The Catholic moral tradition on moral certitude also required the safer course of action in cases involving matters of great value such as putting innocent human life at significant risk. It should be clear that this requirement does not presume knowledge of actual human life at risk, but knowledge either of evidence pointing to a possible human being (e.g., the hunter aiming at an object behind a bush) or of something that could harm a human being actually known to exist (e.g., a person about to drink a suspicious beverage). 11 However, the safer-course requirement is not applicable in the use of anovulatory hormonal agents because there is no conclusive evidence pointing to the existence of a possible human individual who might be harmed at the time that the drugs are given.
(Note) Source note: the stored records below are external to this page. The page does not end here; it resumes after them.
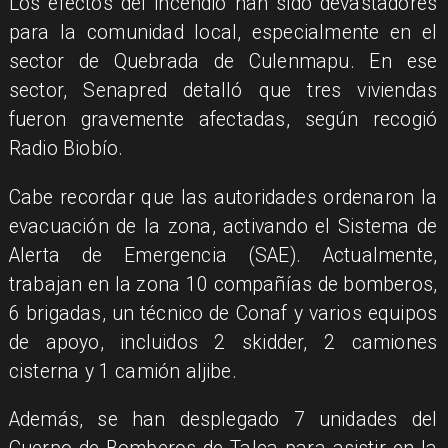
Los efectos del incendio han sido devastadores
para la comunidad local, especialmente en el
sector de Quebrada de Culenmapu. En ese
sector, Senapred detalló que tres viviendas
fueron gravemente afectadas, según recogió
Radio Biobío.
Cabe recordar que las autoridades ordenaron la
evacuación de la zona, activando el Sistema de
Alerta de Emergencia (SAE). Actualmente,
trabajan en la zona 10 compañías de bomberos,
6 brigadas, un técnico de Conaf y varios equipos
de apoyo, incluidos 2 skidder, 2 camiones
cisterna y 1 camión aljibe.
Además, se han desplegado 7 unidades del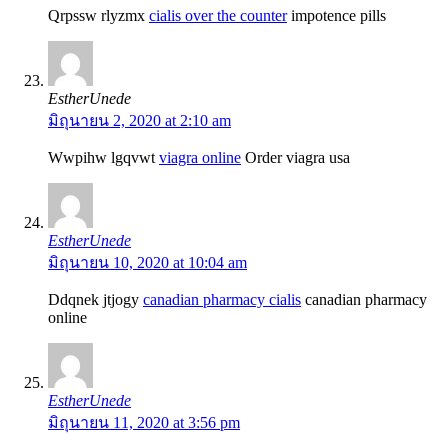
Qrpssw rlyzmx
cialis over the counter
impotence pills
EstherUnede
มิถุนายน 2, 2020 at 2:10 am
Wwpihw lgqvwt
viagra online
Order viagra usa
EstherUnede
มิถุนายน 10, 2020 at 10:04 am
Ddqnek jtjogy
canadian pharmacy cialis
canadian pharmacy
online
EstherUnede
มิถุนายน 11, 2020 at 3:56 pm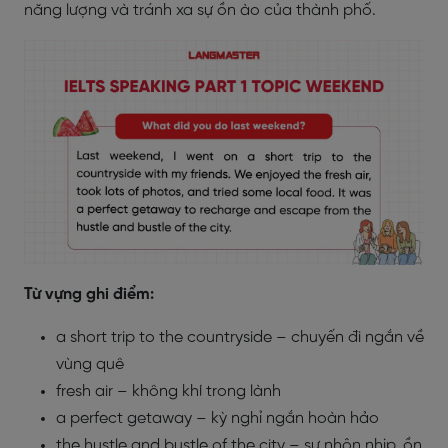
năng lượng và tránh xa sự ồn ào của thành phố.
Từ vựng ghi điểm:
a short trip to the countryside – chuyến đi ngắn về
vùng quê
fresh air – không khí trong lành
a perfect getaway – kỳ nghỉ ngắn hoàn hảo
the hustle and bustle of the city – sự nhộn nhịp, ồn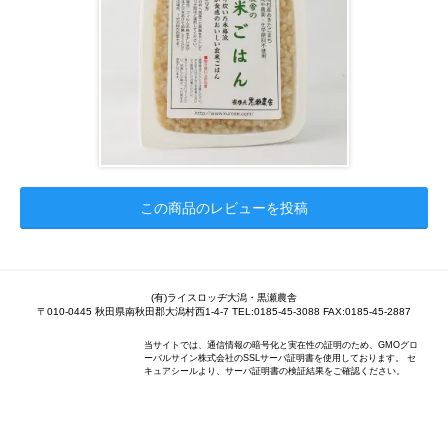
この商品のレビューを投稿
(有)ライスロッヂ大潟・黒瀬農舎
〒010-0445 秋田県南秋田郡大潟村西1-4-7 TEL:0185-45-3088 FAX:0185-45-2887
当サイトでは、通信情報の暗号化と実在性の証明のため、GMOグロ
ーバルサイン株式会社のSSLサーバ証明書を使用しております。 セ
キュアシールより、サーバ証明書の検証結果をご確認ください。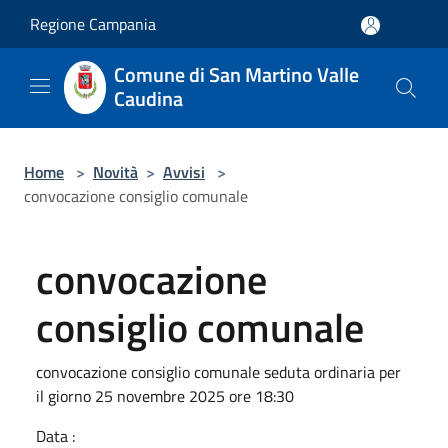
Salta al contenuto principale
Regione Campania
Comune di San Martino Valle
Caudina
Home
>
Novità
>
Avvisi
>
convocazione consiglio comunale
convocazione
consiglio comunale
convocazione consiglio comunale seduta ordinaria per
il giorno 25 novembre 2025 ore 18:30
Data :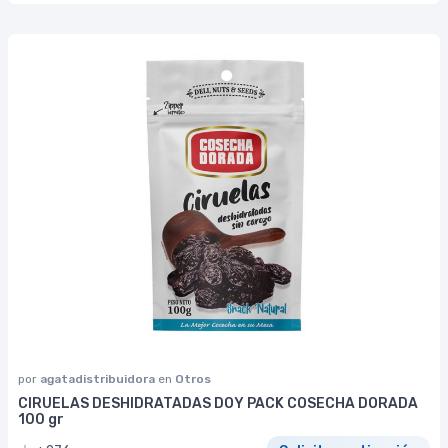
por
agatadistribuidora
en
Otros
CIRUELAS DESHIDRATADAS DOY PACK COSECHA DORADA
100 gr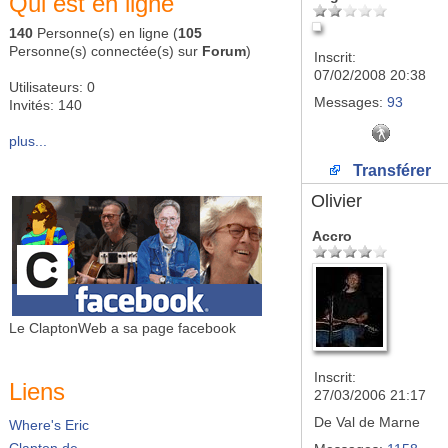
Qui est en ligne
140
Personne(s) en ligne (
105
Personne(s) connectée(s) sur
Forum
)
Inscrit:
07/02/2008 20:38
Utilisateurs: 0
Messages:
93
Invités: 140
plus...
Transférer
Olivier
Accro
Le ClaptonWeb a sa page facebook
Inscrit:
Liens
27/03/2006 21:17
De
Val de Marne
Where's Eric
Clapton.de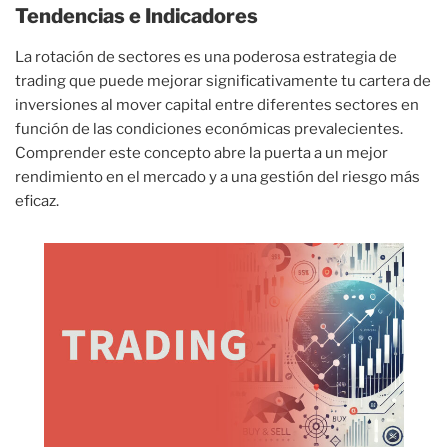
Tendencias e Indicadores
La rotación de sectores es una poderosa estrategia de
trading que puede mejorar significativamente tu cartera de
inversiones al mover capital entre diferentes sectores en
función de las condiciones económicas prevalecientes.
Comprender este concepto abre la puerta a un mejor
rendimiento en el mercado y a una gestión del riesgo más
eficaz.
This fact does not help the pregnancy-only-testing position because, irrespective of the lack of evidence for a human individual, destroying the bound spermatozoon and oocyte prior to syngamy cannot count as prevention of fertilization in the 20–30 percent of cases in which suppression of ovulation might fail, and about which the actual mechanism of action is uncertain.
To conclude that administering only a pregnancy test does not violate Directive 36 is to conclude that ovulation-phase testing is not obligated by the directive. However, this second conclusion rests on the erroneous assumption that preventing fertilization includes something other than preventing the gametes from ever interacting as a matter of self-defense. Based upon the foregoing argument, the conclusion of the Committee on Doctrine should be reconsidered, and, it seems, a clarification of the text of Directive 36 by the bishops would be warranted as well.